Admin/Crisis: 970-669-5150

Crisis Line after hrs: 970-880-1000



Crossroads Safehouse

Fort Collins, CO

Crisis: 970.482.3502 *

Crisis (Toll-Free): 888.541.7233 *



Estes Valley Crisis Advocates

Estes Park, CO

Crisis: 970.577.9781*

After Hours 970.586.4000 *



Servicios De La Raza

Denver, CO – statewide

Crisis: 303.953.5930*



A Woman’s Place

Greeley, CO

Crisis: 970.356.4226


* = Services provided in English/español

For services in other areas parts of Colorado, visit Violence Free Colorado: https://www.violencefreecolorado.org/find-help/programs-by-county/


Domestic violence is a pattern of behaviors used by one person to maintain power and control over a current or former intimate partner. 

Psychology Today shares signs that a relationship is abusive or may become abusive:

  • Isolating you from friends and family
  • Chronic criticism, even for the small things
  • Veiled or overt threats against you or them
  • Making acceptance/caring/attraction conditional
  • An overactive scorecard, keeping track of every time something is done for the other
  • Using guilt as a tool
  • Creating a debt that makes leaving harder, like giving gifts or spending money, setting expectations of serious commitment early on
  • Spying, snooping, or requiring constant disclosure
  • Overactive jealousy, accusations, or paranoia
  • Not respecting your need for time alone
  • Making you ‘earn’ trust or other good treatment
  • Presuming you’re guilty until proven innocent
  • Getting you so tired of arguing that you’ll relent
  • Making you feel belittled for long-held beliefs
  • Making you feel you don’t ‘measure up’ or are unworthy of them
  • Teasing or ridicule that has an uncomfortable undercurrent
  • Sexual interactions that feel upsetting afterward
  • Inability or unwillingness to ever hear your point of view
  • Pressuring you toward unhealthy behaviors, like substance abuse
  • Thwarting your professional or educational goals by making you doubt yourself

For more information on the above, visit: https://www.psychologytoday.com/us/blog/friendship-20/201506/20-signs-your-partner-is-controlling

Abusive relationships can happen to anyone. Abusive people ease their power and control over time and are good at breaking down their victims. Feelings of confusion, fear, or anger are normal responses and often make a victim feel isolated or like no one will understand.
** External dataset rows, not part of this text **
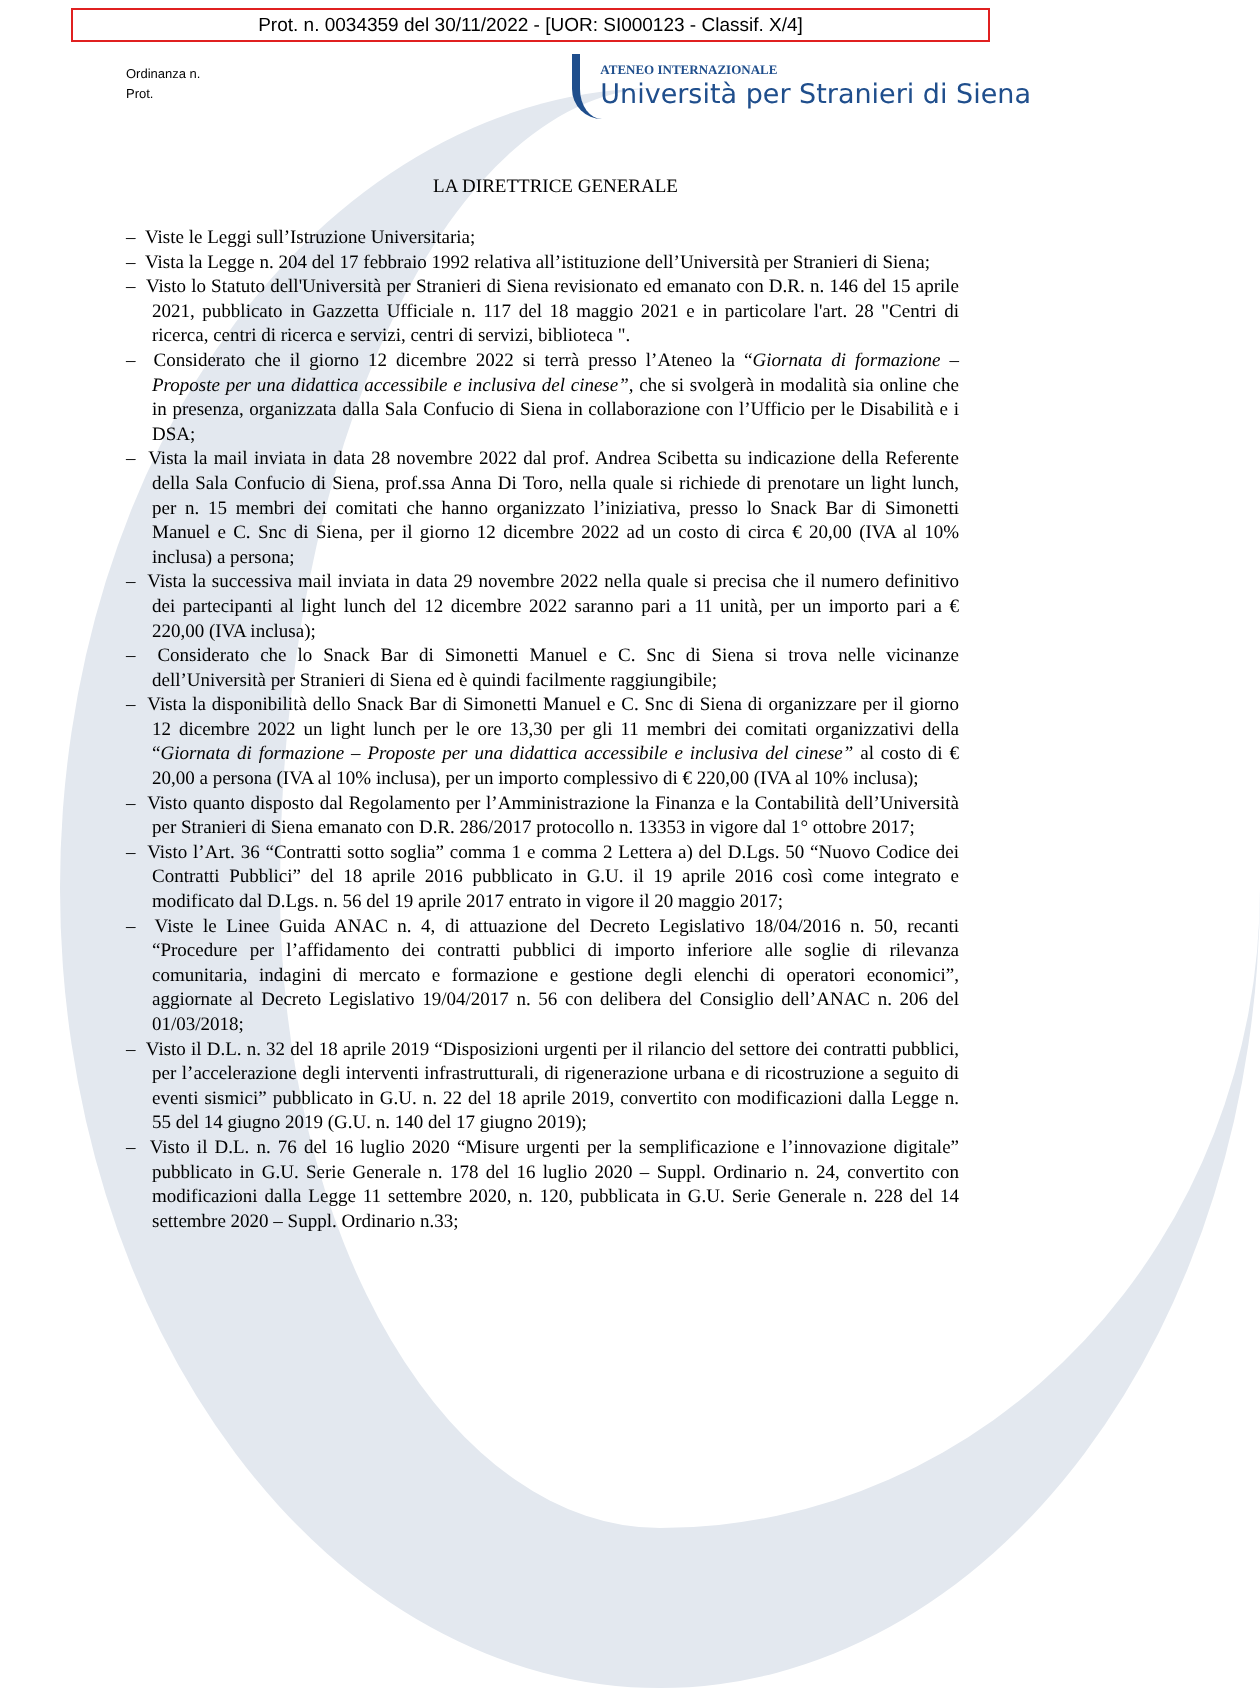Prot. n. 0034359 del 30/11/2022 - [UOR: SI000123 - Classif. X/4]
Ordinanza n.
Prot.
ATENEO INTERNAZIONALE
Università per Stranieri di Siena
LA DIRETTRICE GENERALE
– Viste le Leggi sull’Istruzione Universitaria;
– Vista la Legge n. 204 del 17 febbraio 1992 relativa all’istituzione dell’Università per Stranieri di Siena;
– Visto lo Statuto dell'Università per Stranieri di Siena revisionato ed emanato con D.R. n. 146 del 15 aprile 2021, pubblicato in Gazzetta Ufficiale n. 117 del 18 maggio 2021 e in particolare l'art. 28 "Centri di ricerca, centri di ricerca e servizi, centri di servizi, biblioteca ".
– Considerato che il giorno 12 dicembre 2022 si terrà presso l’Ateneo la “Giornata di formazione – Proposte per una didattica accessibile e inclusiva del cinese”, che si svolgerà in modalità sia online che in presenza, organizzata dalla Sala Confucio di Siena in collaborazione con l’Ufficio per le Disabilità e i DSA;
– Vista la mail inviata in data 28 novembre 2022 dal prof. Andrea Scibetta su indicazione della Referente della Sala Confucio di Siena, prof.ssa Anna Di Toro, nella quale si richiede di prenotare un light lunch, per n. 15 membri dei comitati che hanno organizzato l’iniziativa, presso lo Snack Bar di Simonetti Manuel e C. Snc di Siena, per il giorno 12 dicembre 2022 ad un costo di circa € 20,00 (IVA al 10% inclusa) a persona;
– Vista la successiva mail inviata in data 29 novembre 2022 nella quale si precisa che il numero definitivo dei partecipanti al light lunch del 12 dicembre 2022 saranno pari a 11 unità, per un importo pari a € 220,00 (IVA inclusa);
– Considerato che lo Snack Bar di Simonetti Manuel e C. Snc di Siena si trova nelle vicinanze dell’Università per Stranieri di Siena ed è quindi facilmente raggiungibile;
– Vista la disponibilità dello Snack Bar di Simonetti Manuel e C. Snc di Siena di organizzare per il giorno 12 dicembre 2022 un light lunch per le ore 13,30 per gli 11 membri dei comitati organizzativi della “Giornata di formazione – Proposte per una didattica accessibile e inclusiva del cinese” al costo di € 20,00 a persona (IVA al 10% inclusa), per un importo complessivo di € 220,00 (IVA al 10% inclusa);
– Visto quanto disposto dal Regolamento per l’Amministrazione la Finanza e la Contabilità dell’Università per Stranieri di Siena emanato con D.R. 286/2017 protocollo n. 13353 in vigore dal 1° ottobre 2017;
– Visto l’Art. 36 “Contratti sotto soglia” comma 1 e comma 2 Lettera a) del D.Lgs. 50 “Nuovo Codice dei Contratti Pubblici” del 18 aprile 2016 pubblicato in G.U. il 19 aprile 2016 così come integrato e modificato dal D.Lgs. n. 56 del 19 aprile 2017 entrato in vigore il 20 maggio 2017;
– Viste le Linee Guida ANAC n. 4, di attuazione del Decreto Legislativo 18/04/2016 n. 50, recanti “Procedure per l’affidamento dei contratti pubblici di importo inferiore alle soglie di rilevanza comunitaria, indagini di mercato e formazione e gestione degli elenchi di operatori economici”, aggiornate al Decreto Legislativo 19/04/2017 n. 56 con delibera del Consiglio dell’ANAC n. 206 del 01/03/2018;
– Visto il D.L. n. 32 del 18 aprile 2019 “Disposizioni urgenti per il rilancio del settore dei contratti pubblici, per l’accelerazione degli interventi infrastrutturali, di rigenerazione urbana e di ricostruzione a seguito di eventi sismici” pubblicato in G.U. n. 22 del 18 aprile 2019, convertito con modificazioni dalla Legge n. 55 del 14 giugno 2019 (G.U. n. 140 del 17 giugno 2019);
– Visto il D.L. n. 76 del 16 luglio 2020 “Misure urgenti per la semplificazione e l’innovazione digitale” pubblicato in G.U. Serie Generale n. 178 del 16 luglio 2020 – Suppl. Ordinario n. 24, convertito con modificazioni dalla Legge 11 settembre 2020, n. 120, pubblicata in G.U. Serie Generale n. 228 del 14 settembre 2020 – Suppl. Ordinario n.33;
Domestic violence can be painful and draining, physically, mentally, emotionally, and financially. It is hard watching abuse happen to those we care about. It impacts everyone involved. Friends and family eventually distance themselves. Children learn behaviors that repeat the cycles. Getting out of an abusive relationship, especially ones where children are involved, is complicated and challenging. Safety and resources are often barriers. 

The good news is that there is help. Therapy and groups can provide victims and perpetrators the insight and tools they need to have a better life free of power and control. If the victim needs help getting out, the organizations listed in this article can provide the housing and resources needed to get out for good.

It is on each of us to take steps in our daily interactions that will end and prevent future abusive behavior.